Exercise requirements => Repeat what the lines below say, word for word, and skip every image.

Data block =>
________________________________________

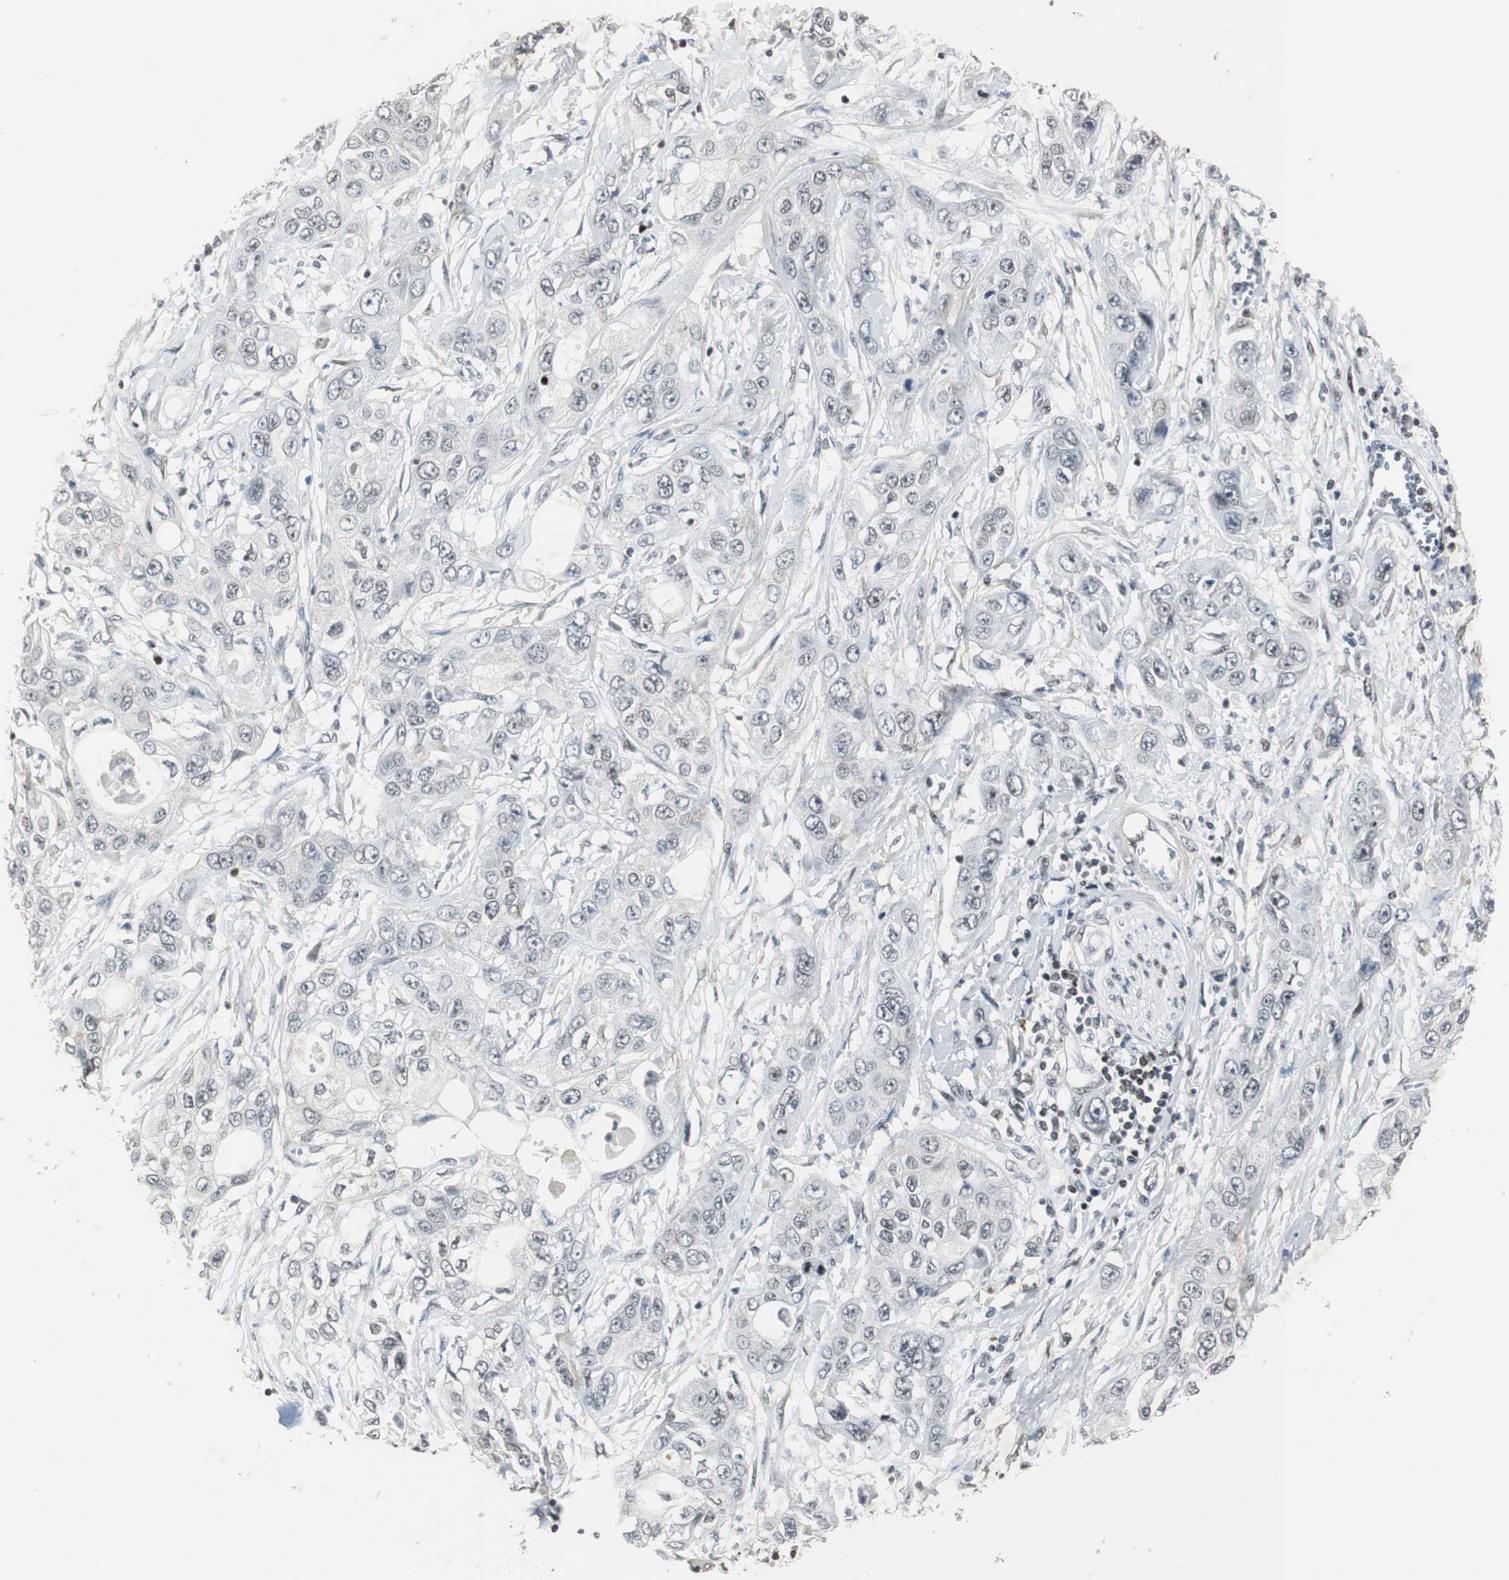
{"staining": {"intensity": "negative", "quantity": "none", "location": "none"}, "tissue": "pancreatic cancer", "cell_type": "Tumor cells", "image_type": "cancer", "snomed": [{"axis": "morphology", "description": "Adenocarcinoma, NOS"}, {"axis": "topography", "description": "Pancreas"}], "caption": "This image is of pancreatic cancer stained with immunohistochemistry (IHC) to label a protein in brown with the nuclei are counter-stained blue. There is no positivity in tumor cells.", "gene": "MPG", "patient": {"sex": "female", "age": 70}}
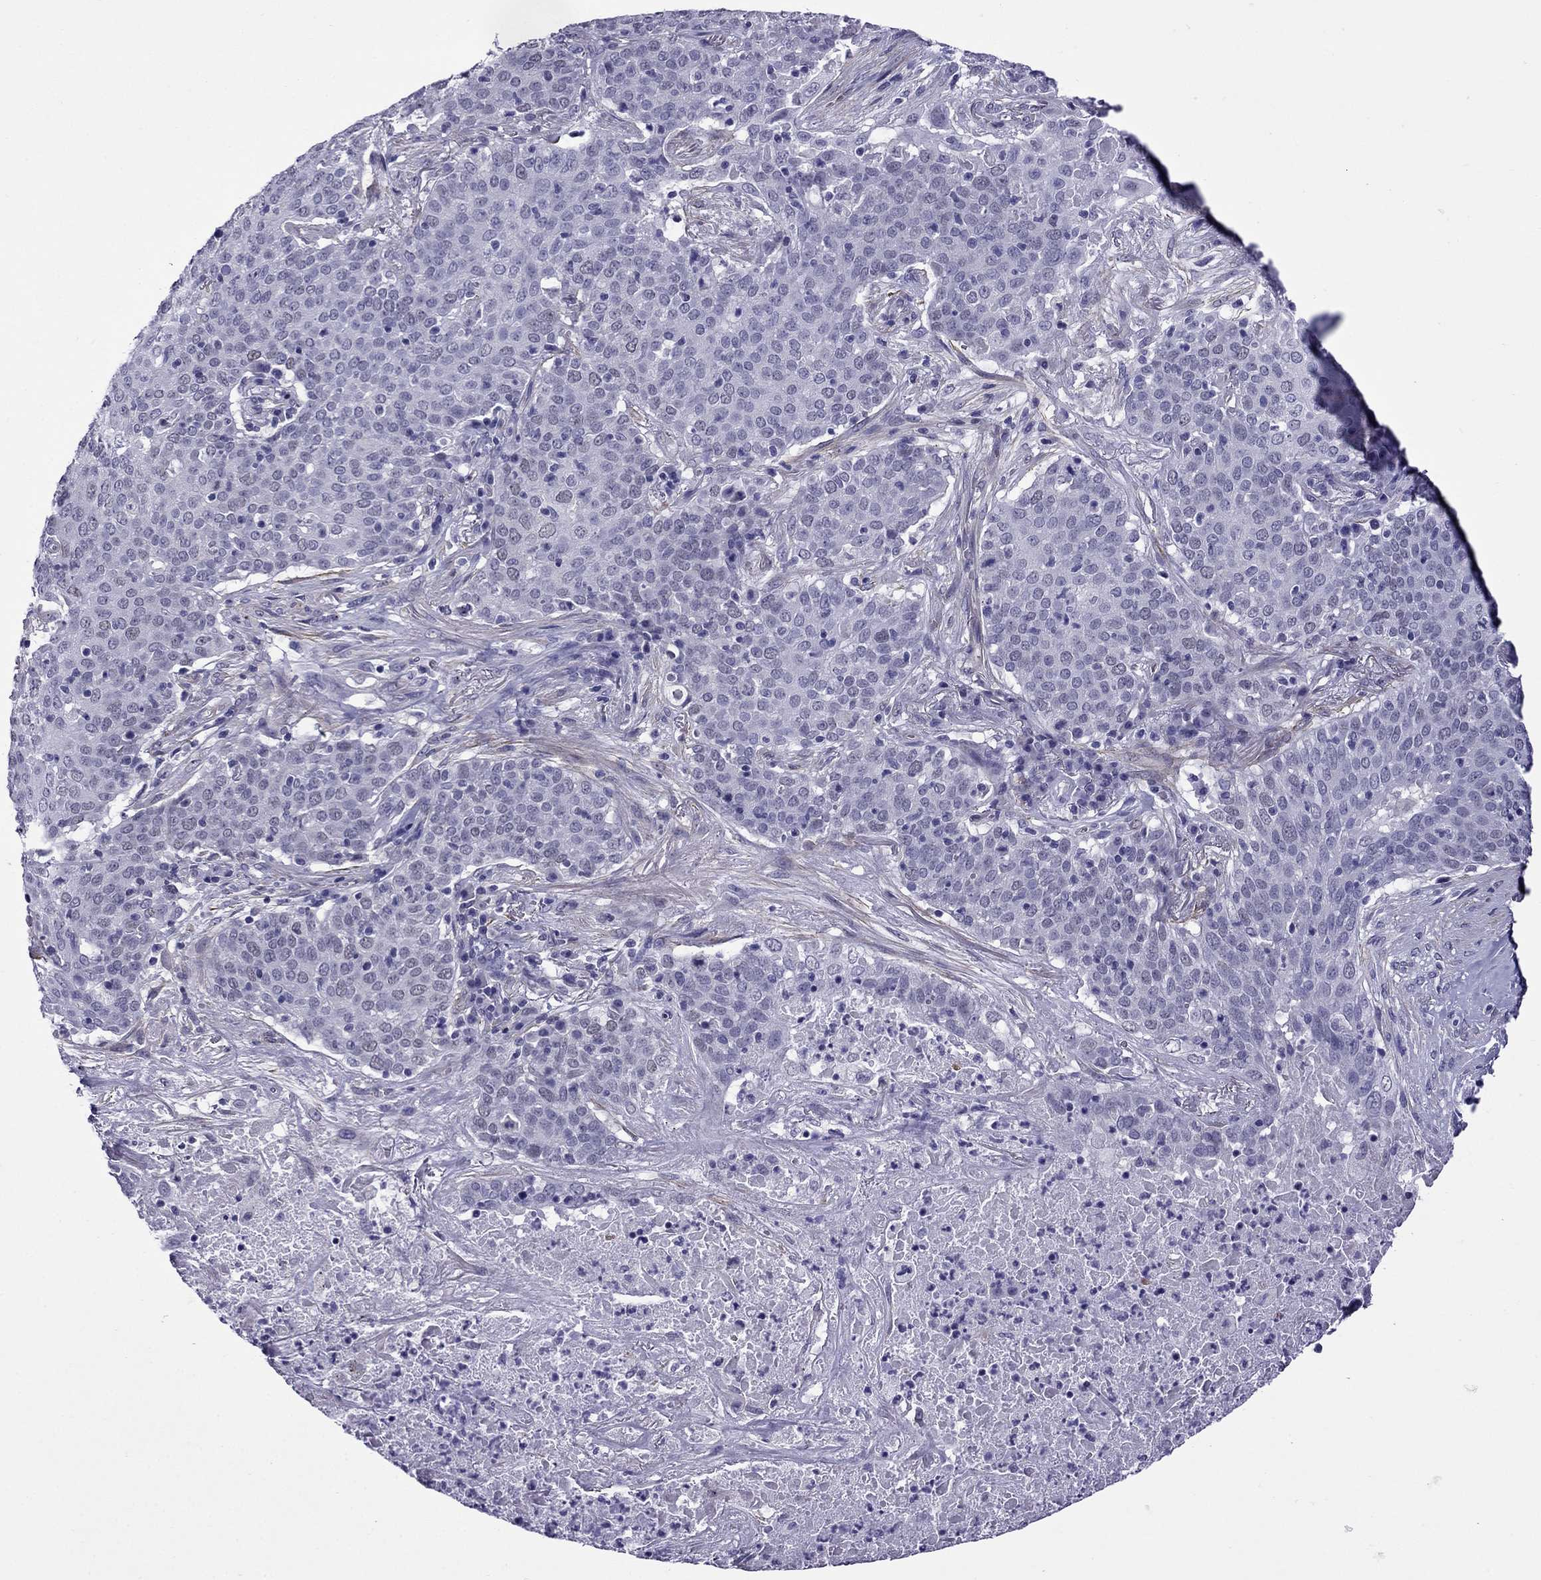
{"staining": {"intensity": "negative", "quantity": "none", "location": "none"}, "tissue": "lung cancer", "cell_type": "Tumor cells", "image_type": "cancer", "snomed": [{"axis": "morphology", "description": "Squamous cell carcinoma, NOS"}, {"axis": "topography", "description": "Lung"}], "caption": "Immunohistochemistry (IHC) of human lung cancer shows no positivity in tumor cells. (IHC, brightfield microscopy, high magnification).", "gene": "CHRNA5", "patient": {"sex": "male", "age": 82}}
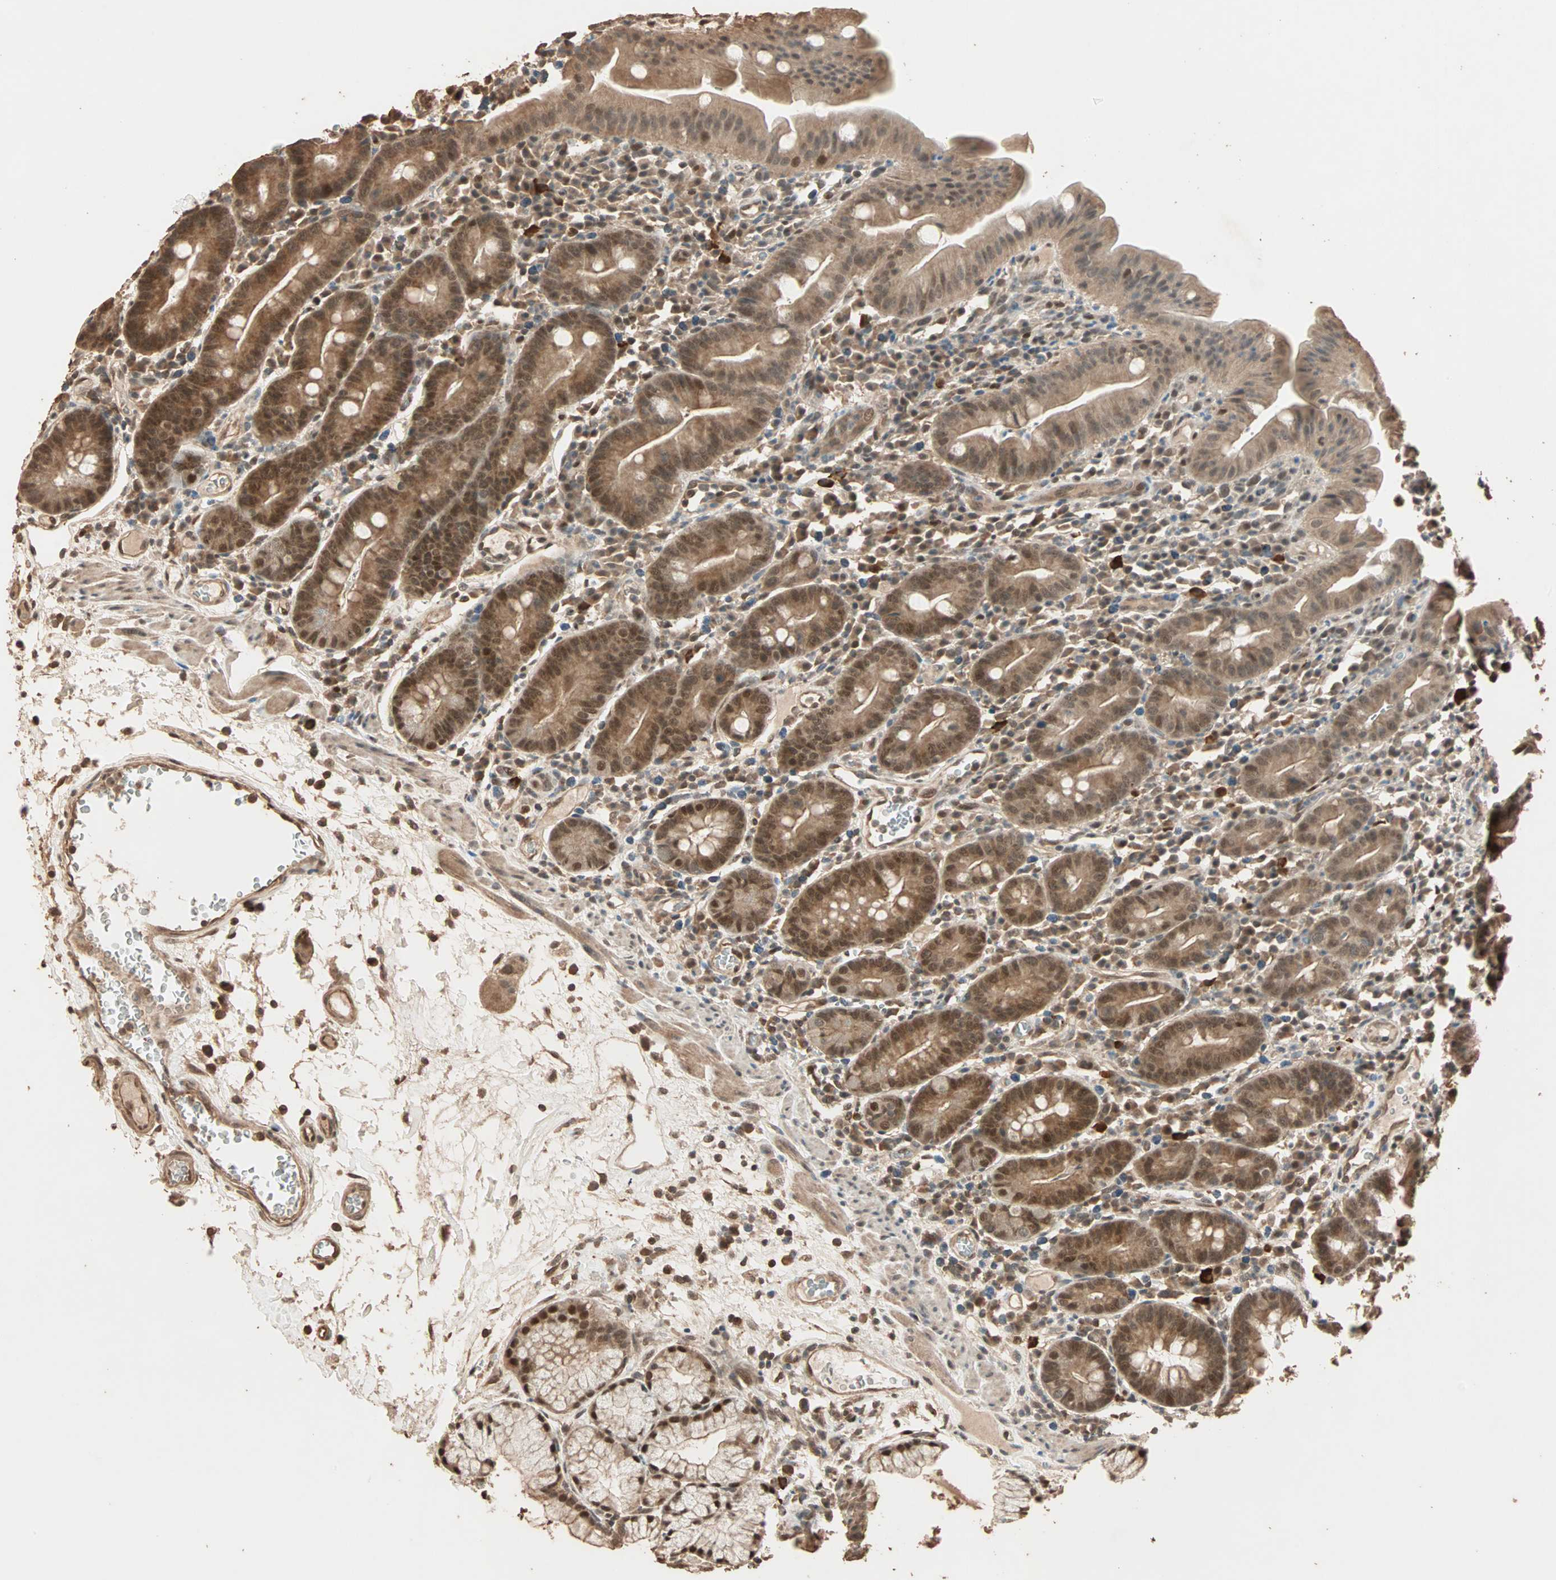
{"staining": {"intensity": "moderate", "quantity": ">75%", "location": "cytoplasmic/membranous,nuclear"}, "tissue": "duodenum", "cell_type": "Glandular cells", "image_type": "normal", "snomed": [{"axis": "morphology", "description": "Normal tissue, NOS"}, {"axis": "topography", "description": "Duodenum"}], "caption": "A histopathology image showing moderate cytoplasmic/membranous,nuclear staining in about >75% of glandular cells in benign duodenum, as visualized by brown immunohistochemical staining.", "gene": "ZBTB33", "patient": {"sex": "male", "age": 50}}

________________________________________

Solution for this task =>
{"staining": {"intensity": "negative", "quantity": "none", "location": "none"}, "tissue": "pancreatic cancer", "cell_type": "Tumor cells", "image_type": "cancer", "snomed": [{"axis": "morphology", "description": "Adenocarcinoma, NOS"}, {"axis": "topography", "description": "Pancreas"}], "caption": "This image is of pancreatic cancer stained with immunohistochemistry (IHC) to label a protein in brown with the nuclei are counter-stained blue. There is no positivity in tumor cells.", "gene": "MPG", "patient": {"sex": "female", "age": 70}}
{"staining": {"intensity": "negative", "quantity": "none", "location": "none"}, "tissue": "lung cancer", "cell_type": "Tumor cells", "image_type": "cancer", "snomed": [{"axis": "morphology", "description": "Squamous cell carcinoma, NOS"}, {"axis": "topography", "description": "Lung"}], "caption": "Immunohistochemistry (IHC) of human lung cancer shows no positivity in tumor cells. (IHC, brightfield microscopy, high magnification).", "gene": "CHRNA5", "patient": {"sex": "male", "age": 82}}
{"staining": {"intensity": "moderate", "quantity": ">75%", "location": "cytoplasmic/membranous,nuclear"}, "tissue": "duodenum", "cell_type": "Glandular cells", "image_type": "normal", "snomed": [{"axis": "morphology", "description": "Normal tissue, NOS"}, {"axis": "topography", "description": "Duodenum"}], "caption": "A histopathology image showing moderate cytoplasmic/membranous,nuclear staining in about >75% of glandular cells in benign duodenum, as visualized by brown immunohistochemical staining.", "gene": "ZBTB33", "patient": {"sex": "male", "age": 50}}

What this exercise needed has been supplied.